Implications for developers: Check the licensing of the models you are using. Especially for open access models, you will not be able to leverage certain models in commercial products. One pro tip is to filter the Hugging Face model based on license.
(3) Size or Parameter Count: The size of an LLM is typically measured by the number of parameters it contains. Larger models tend to have more parameters, which can lead to improved performance in various tasks. However, increased model size also comes with computational resource requirements, making them more demanding to train and deploy. A model like Dolly-3B, for example, has around 3 billion parameters and can be deployed to a system with a consumer GPU card. A model like Falcon-40B, on the other hand, can not be deployed to a standard, consumer GPU without some quantization, distillation, or model optimization trickery.
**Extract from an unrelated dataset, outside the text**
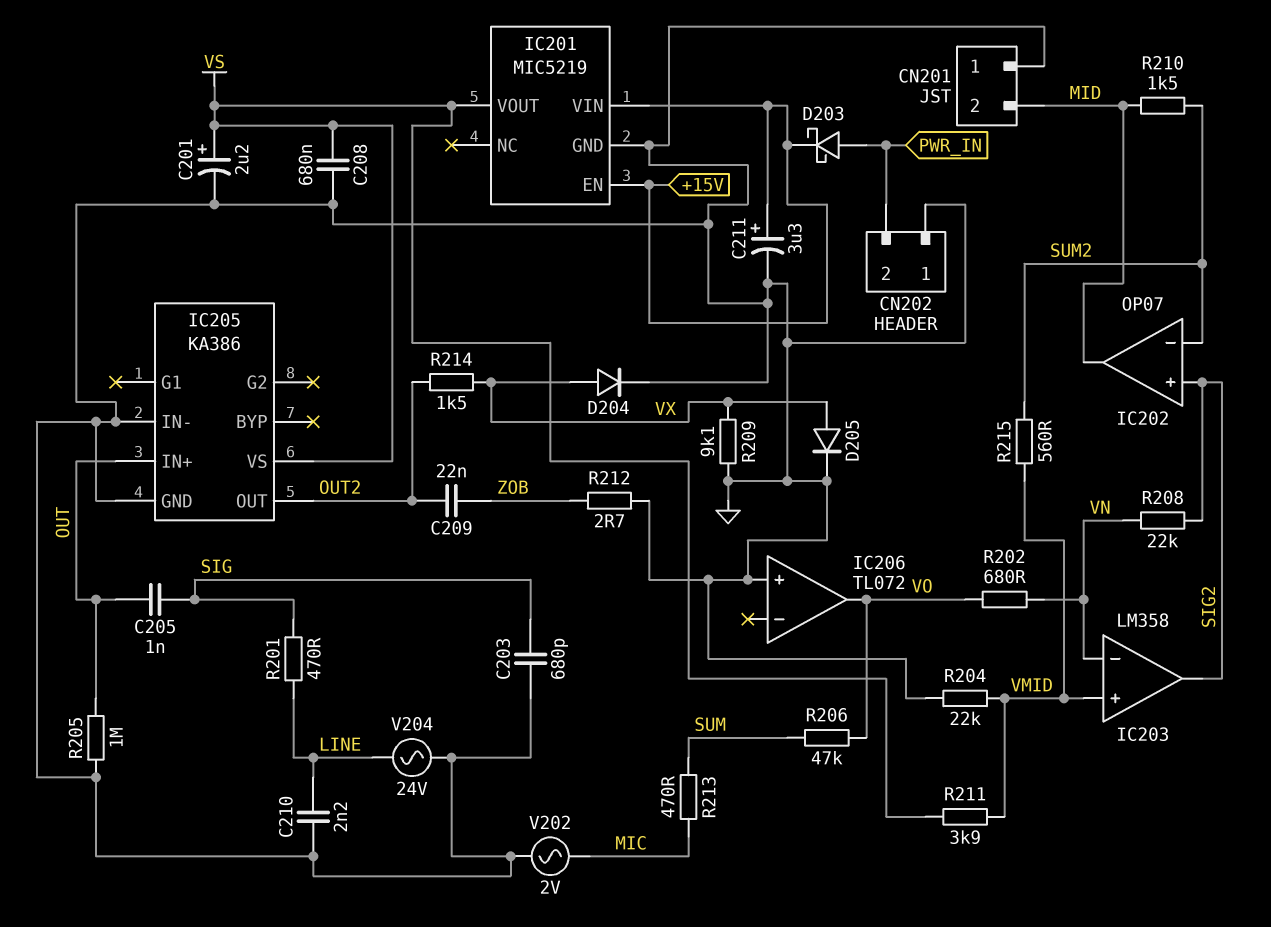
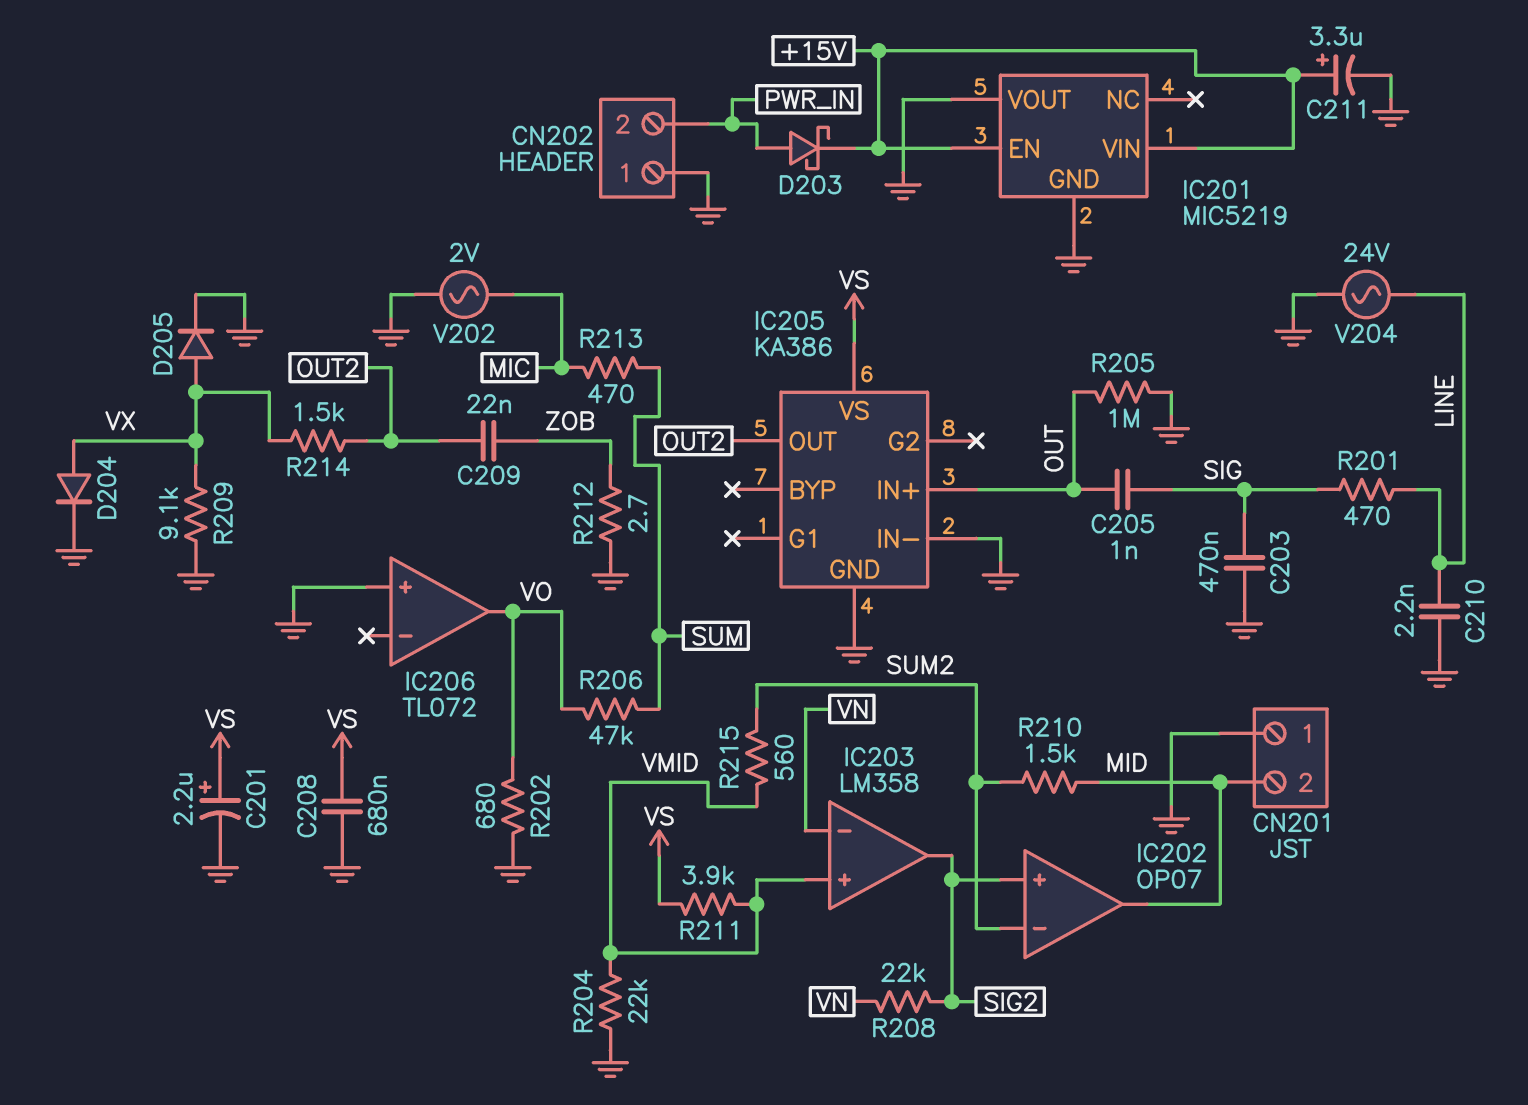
C203: 680pF (GND, SIG) -> 470nF (GND, SIG)
IC201 pin VOUT: VS -> GND
R202: 680 (VN, VO) -> 680 (GND, VO)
We don’t always know the parameters counts of closed models. In terms of deployment, this isn’t an issue for you, as the commercial company offering the model does the hosting. It may, however, influence the performance of the model in terms of both output quality and inference time.
Implications for developers: Larger models often exhibit enhanced language generation capabilities due to the large amount of complexity that has been captured when they are trained on massive amounts of data. However, the computational demands or latency associated with large models may restrict their accessibility to organizations with significant computing resources, limiting their widespread adoption.
(4) Context Length: Another important characteristic that distinguishes LLM models is their ability to handle different lengths of context. That is, you can stuff more or less into the input prompt. Some models are designed to excel with short-form prompts, where the focus is on processing concise text snippets or sentences. On the other hand, other models (like Anthropic’s Claude or MosaicML’s Storywriter) are trained with long-form content and accept large prompts as input (over 100k tokens). This longer context enables developers to process larger bodies of text, such as paragraphs, articles, or even entire books.
Implications for developers: If you are retrieving long form content (e.g., large articles) for context in your LLM prompts, you will either need to use a model with a large context window or you will need to segment the content into “chunks.” You might not have a choice if you are wanting to search and reason over large bodies of text. In these cases, you will need to utilize something like a vector database (Chroma, Weaviate, Pinecone, etc.) to segment, embed, and query relevant chunks of your external knowledge, and you will need inject that retrieved knowledge into shorter prompts. Frameworks like LlamaIndex and LangChain can help here.
(5) Language(s) or Domain(s): Finally, LLMs differ in terms of the languages they support and the domains they are trained on. Some models are focused on English, while others incorporate multiple languages, such as Flan. Additionally, certain LLMs are trained on specific domains like medicine, law, or finance, while others are designed for general domain tasks.
Implications for developers: If you are processing text in a language outside of the top 10 or so languages of the world, most large language models won’t work very well for you. You could take a multilingual model like XLM-Roberta or Flan and fine-tune it with language data you have access to, or you could try to machine translate you prompts and outputs. Similarly, you may need to fine-tune if you are working in a very specialized domain that doesn’t have a purpose built LLM already available.